• Text passage:
Trip Reports

February 16, 2020 – Chain of Lakes Golden Gate Park

We had a very productive morning with pleasant, mostly sunny weather, a bit cool in the shade, and an enthusiastic group of about 15.  Our morning highlights were seeing the female Great Horned Owl on her nest, the light breeze blowing her feathers made it a little easier to see her, many Allens Hummingbirds, close up of a stationary juvenile Sharp Shinned Hawk – first it had it’s back to us, then it turned around so we got great views of it.  Having the Sibleys book handy was key to identifying this bird (no white at tail tip and it had an eye band), just after that sighting, we saw a Coopers Hawk flying overhead.  Probably one of the higher species counts that we’ve had on one of these walks!  

View this checklist online at https://ebird.org/checklist/S64615217

February 15, 2020 – Patterson Pass

14 of us including Carol and I had a great time pounding the back roads of Eastern Alameda County on a delightful, windless, faux-spring day.  We birded at Brushy Peak Preserve, Cedar Mountain Winery, and then along Patterson Pass Rd., Midway Rd., and Old Altamont Road.  Highlights were Mountain Bluebirds, Golden Eagles, and a close look at a Ferruginous Hawk.…

February 12, 2020 – Hilltop Lake Park

Eight of us had a very nice walk on a sunny, warm winter day.  Birds are getting ready for spring and were super active.  Ducks were mostly gone (since January), though a Canvasback and a couple female Ruddy Ducks had dropped in, and a pair of Ring-necked and female Buffleheads remained.  Judy saw an Allen’s Hummingbird.   Oak Titmice, which have been verrry vocal everywhere the last 2 weeks, did not disappoint here either.   We checked the napes of all our Northern Flickers for intergrade signs; none seen.  Yellow-rumped Warblers were the most abundant bird, with at least one Myrtle’s included (and nicely photo-documented by Becky).

https://ebird.org/checklist/S64408573.  …

February 1, 2020 – Ballena Bay, Alameda

Saturday was an unusually foggy day all over the bay, which made terrible conditions for scoping rafts of ducks off of Alameda. Upon arriving at 9 a.m. conditions were bad and only got worse. After seeing a few birds, including a Spotted Sandpiper on the shore, we decided to reverse our route and bird the inner Ballena Bay before walking along the outer SF bayside.

Ballena Bay is a great spot because aside from the offshore ducks you can reliably see a nice variety of landbirds such as Western Bluebirds, Western Meadowlarks, and usually a Say’s Phoebe. Walking among the buildings the first bird we spotted was a lone Red-breasted Nuthatch low on a trunk, which was slightly unexpected. Moving in to a small courtyard to view Bushtits, we found a Black-Crowned Night Heron hidden in the leaves.

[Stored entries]

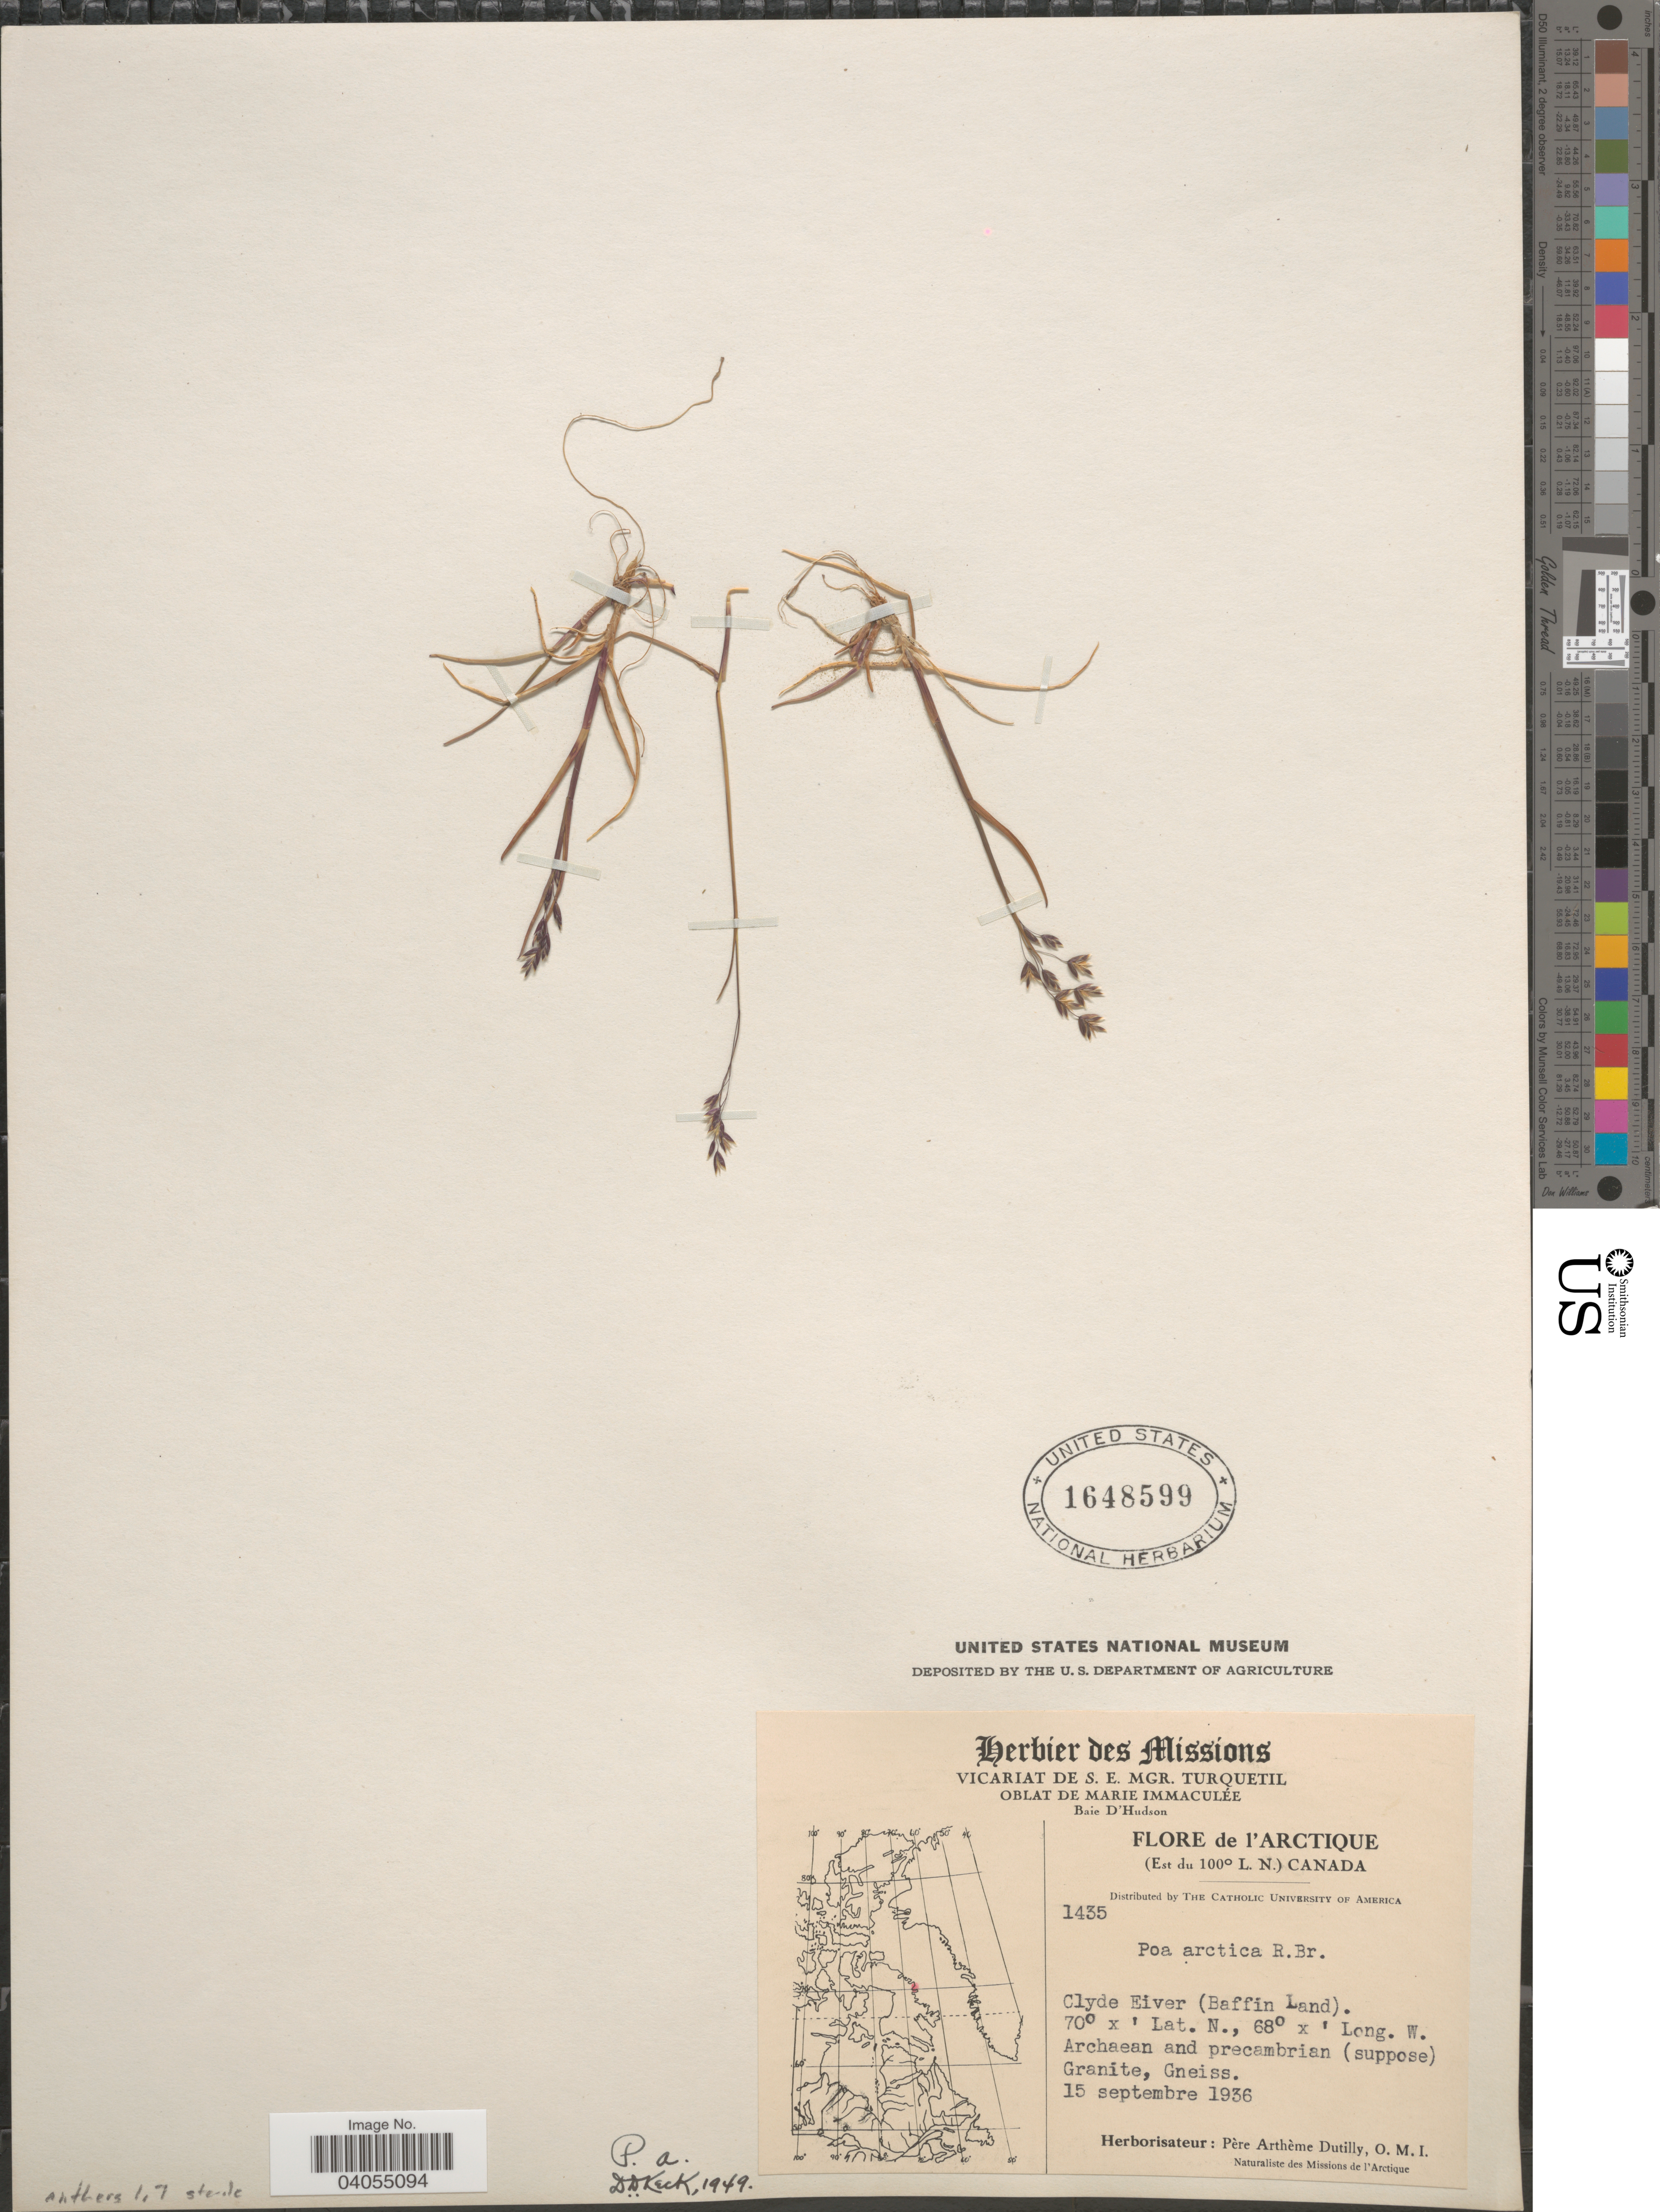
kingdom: Plantae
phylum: Tracheophyta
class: Liliopsida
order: Poales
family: Poaceae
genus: Poa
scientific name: Poa arctica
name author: R. Br.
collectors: P. Dutilly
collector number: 1435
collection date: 1936-09-15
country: Canada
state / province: Nunavut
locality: Arctique (Est du 100° L. N.) Canada. Clyde Eiver (Baffin Land).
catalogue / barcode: US 1648599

• Tasks for this exercise:
1. Write out the passage of the birding trip reports starting at "February 16, 2020" and ending at "of these walks!".
2. According to the birding trip reports, which bird was the most abundant on the Hilltop Lake Park walk?

• Answers to the exercise:
1.
February 16, 2020 – Chain of Lakes Golden Gate Park

We had a very productive morning with pleasant, mostly sunny weather, a bit cool in the shade, and an enthusiastic group of about 15.  Our morning highlights were seeing the female Great Horned Owl on her nest, the light breeze blowing her feathers made it a little easier to see her, many Allens Hummingbirds, close up of a stationary juvenile Sharp Shinned Hawk – first it had it’s back to us, then it turned around so we got great views of it.  Having the Sibleys book handy was key to identifying this bird (no white at tail tip and it had an eye band), just after that sighting, we saw a Coopers Hawk flying overhead.  Probably one of the higher species counts that we’ve had on one of these walks!

2. Yellow-rumped Warblers